Assignment - In the entries below, find the line with "he has worked" and the line with "latest trending topics". Return those two lines and all lines between them, exactly.

Dataset entries -
═══

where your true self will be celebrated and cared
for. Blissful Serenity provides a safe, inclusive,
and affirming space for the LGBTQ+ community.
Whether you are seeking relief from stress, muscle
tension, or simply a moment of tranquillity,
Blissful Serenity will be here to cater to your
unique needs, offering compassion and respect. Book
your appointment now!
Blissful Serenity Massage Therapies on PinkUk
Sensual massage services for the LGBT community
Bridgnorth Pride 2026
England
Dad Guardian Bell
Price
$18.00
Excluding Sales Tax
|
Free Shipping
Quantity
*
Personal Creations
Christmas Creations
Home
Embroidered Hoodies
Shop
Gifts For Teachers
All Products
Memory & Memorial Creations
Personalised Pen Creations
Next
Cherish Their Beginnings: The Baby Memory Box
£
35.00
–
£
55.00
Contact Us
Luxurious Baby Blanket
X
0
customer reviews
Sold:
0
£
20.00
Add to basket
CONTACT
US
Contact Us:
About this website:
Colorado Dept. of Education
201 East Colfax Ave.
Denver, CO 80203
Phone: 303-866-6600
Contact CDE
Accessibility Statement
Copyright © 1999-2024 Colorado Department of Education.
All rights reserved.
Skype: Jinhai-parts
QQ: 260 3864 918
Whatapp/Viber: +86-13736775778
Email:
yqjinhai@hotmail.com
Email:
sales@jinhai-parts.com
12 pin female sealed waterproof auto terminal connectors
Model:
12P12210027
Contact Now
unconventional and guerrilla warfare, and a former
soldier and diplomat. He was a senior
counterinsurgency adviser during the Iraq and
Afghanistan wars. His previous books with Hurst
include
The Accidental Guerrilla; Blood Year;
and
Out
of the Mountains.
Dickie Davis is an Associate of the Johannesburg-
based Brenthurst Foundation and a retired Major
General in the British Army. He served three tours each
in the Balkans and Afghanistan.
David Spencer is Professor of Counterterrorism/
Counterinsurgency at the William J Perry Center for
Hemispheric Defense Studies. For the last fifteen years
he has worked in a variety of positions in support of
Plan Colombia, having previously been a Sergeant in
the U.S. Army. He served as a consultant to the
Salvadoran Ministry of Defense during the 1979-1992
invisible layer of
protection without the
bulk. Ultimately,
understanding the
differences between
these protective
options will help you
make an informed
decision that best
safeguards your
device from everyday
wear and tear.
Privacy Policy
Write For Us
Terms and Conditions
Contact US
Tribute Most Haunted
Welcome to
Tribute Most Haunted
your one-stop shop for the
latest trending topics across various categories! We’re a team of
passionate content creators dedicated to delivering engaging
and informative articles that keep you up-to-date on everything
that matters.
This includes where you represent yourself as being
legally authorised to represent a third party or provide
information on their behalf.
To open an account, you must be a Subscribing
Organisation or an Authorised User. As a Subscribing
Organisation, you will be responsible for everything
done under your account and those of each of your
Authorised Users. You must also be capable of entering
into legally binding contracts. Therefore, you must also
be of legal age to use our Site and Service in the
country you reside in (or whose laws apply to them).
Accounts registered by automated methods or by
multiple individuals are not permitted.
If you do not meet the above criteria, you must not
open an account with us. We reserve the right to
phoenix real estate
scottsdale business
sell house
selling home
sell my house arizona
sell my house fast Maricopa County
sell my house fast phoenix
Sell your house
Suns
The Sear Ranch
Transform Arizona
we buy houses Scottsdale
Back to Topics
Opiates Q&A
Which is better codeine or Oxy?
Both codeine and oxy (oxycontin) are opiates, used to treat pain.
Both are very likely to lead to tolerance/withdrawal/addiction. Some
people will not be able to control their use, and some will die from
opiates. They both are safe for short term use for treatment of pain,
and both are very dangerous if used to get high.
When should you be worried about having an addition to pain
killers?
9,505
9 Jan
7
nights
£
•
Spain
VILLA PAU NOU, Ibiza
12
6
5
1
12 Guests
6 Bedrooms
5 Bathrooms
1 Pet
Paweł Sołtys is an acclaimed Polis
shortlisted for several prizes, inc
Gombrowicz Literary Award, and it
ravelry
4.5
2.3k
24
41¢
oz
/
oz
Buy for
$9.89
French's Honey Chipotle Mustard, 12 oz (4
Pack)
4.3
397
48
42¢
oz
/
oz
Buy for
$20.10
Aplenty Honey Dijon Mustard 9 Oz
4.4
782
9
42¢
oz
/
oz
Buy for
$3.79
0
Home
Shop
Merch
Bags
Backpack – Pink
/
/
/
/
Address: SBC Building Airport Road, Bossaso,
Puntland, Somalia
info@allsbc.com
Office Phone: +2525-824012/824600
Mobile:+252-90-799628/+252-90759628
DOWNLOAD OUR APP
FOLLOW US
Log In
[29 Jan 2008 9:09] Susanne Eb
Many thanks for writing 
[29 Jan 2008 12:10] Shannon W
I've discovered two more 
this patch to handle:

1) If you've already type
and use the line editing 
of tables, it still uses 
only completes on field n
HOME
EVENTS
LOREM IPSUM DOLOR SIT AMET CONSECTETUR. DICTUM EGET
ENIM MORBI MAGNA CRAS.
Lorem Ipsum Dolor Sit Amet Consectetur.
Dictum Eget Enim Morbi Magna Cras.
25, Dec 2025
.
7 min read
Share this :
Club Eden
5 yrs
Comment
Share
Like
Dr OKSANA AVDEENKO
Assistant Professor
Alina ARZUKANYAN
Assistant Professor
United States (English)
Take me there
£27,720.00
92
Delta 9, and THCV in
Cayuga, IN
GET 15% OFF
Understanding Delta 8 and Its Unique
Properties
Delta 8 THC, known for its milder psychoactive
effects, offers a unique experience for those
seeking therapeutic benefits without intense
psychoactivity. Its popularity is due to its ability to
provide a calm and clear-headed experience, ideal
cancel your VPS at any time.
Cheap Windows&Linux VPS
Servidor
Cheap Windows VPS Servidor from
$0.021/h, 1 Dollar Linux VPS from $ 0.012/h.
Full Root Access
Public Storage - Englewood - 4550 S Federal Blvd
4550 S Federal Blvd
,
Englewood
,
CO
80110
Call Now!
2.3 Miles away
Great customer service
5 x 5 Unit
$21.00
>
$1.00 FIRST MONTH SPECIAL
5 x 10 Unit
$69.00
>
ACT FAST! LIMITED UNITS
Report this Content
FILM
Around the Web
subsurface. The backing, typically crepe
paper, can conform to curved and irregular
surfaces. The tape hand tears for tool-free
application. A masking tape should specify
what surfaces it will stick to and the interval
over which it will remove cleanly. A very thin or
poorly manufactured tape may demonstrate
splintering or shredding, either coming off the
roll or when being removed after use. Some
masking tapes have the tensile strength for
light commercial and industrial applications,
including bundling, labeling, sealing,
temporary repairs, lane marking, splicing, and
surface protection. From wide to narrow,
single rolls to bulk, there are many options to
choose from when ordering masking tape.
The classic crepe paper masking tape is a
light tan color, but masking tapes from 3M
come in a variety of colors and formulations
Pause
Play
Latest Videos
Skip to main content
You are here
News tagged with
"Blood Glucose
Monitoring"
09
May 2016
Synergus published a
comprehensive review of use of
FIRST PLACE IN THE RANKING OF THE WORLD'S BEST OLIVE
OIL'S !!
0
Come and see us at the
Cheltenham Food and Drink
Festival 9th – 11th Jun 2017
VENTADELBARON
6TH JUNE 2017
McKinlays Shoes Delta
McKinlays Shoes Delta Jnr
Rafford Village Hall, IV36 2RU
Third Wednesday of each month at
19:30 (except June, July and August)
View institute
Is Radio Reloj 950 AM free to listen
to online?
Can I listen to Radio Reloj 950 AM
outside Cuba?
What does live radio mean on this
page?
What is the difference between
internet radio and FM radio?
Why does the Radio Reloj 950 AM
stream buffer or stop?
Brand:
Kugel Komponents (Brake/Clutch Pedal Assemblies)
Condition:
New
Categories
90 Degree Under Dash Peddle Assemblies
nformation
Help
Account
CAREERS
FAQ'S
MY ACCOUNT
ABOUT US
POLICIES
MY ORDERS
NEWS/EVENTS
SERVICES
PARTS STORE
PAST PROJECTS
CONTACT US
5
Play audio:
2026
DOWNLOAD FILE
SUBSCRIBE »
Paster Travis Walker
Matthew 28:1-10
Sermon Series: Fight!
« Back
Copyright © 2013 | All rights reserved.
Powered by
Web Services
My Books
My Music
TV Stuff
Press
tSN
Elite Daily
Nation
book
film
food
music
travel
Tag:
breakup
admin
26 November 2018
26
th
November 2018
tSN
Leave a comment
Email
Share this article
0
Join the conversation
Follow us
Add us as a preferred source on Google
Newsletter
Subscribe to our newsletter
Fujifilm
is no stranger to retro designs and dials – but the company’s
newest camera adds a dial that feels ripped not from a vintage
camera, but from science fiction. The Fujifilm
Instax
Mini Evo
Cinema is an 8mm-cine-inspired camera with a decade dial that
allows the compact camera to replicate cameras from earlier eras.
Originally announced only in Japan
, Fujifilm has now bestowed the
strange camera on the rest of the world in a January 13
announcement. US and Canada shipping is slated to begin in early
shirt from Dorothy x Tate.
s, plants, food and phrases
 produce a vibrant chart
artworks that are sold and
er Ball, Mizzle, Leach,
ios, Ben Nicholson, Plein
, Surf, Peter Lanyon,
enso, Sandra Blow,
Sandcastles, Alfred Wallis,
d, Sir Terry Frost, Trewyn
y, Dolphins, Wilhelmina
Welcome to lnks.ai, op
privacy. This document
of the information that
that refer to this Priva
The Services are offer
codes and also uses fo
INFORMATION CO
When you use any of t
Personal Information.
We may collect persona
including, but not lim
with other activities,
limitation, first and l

═══

The completed task -
he has worked in a variety of positions in support of
Plan Colombia, having previously been a Sergeant in
the U.S. Army. He served as a consultant to the
Salvadoran Ministry of Defense during the 1979-1992
invisible layer of
protection without the
bulk. Ultimately,
understanding the
differences between
these protective
options will help you
make an informed
decision that best
safeguards your
device from everyday
wear and tear.
Privacy Policy
Write For Us
Terms and Conditions
Contact US
Tribute Most Haunted
Welcome to
Tribute Most Haunted
your one-stop shop for the
latest trending topics across various categories! We’re a team of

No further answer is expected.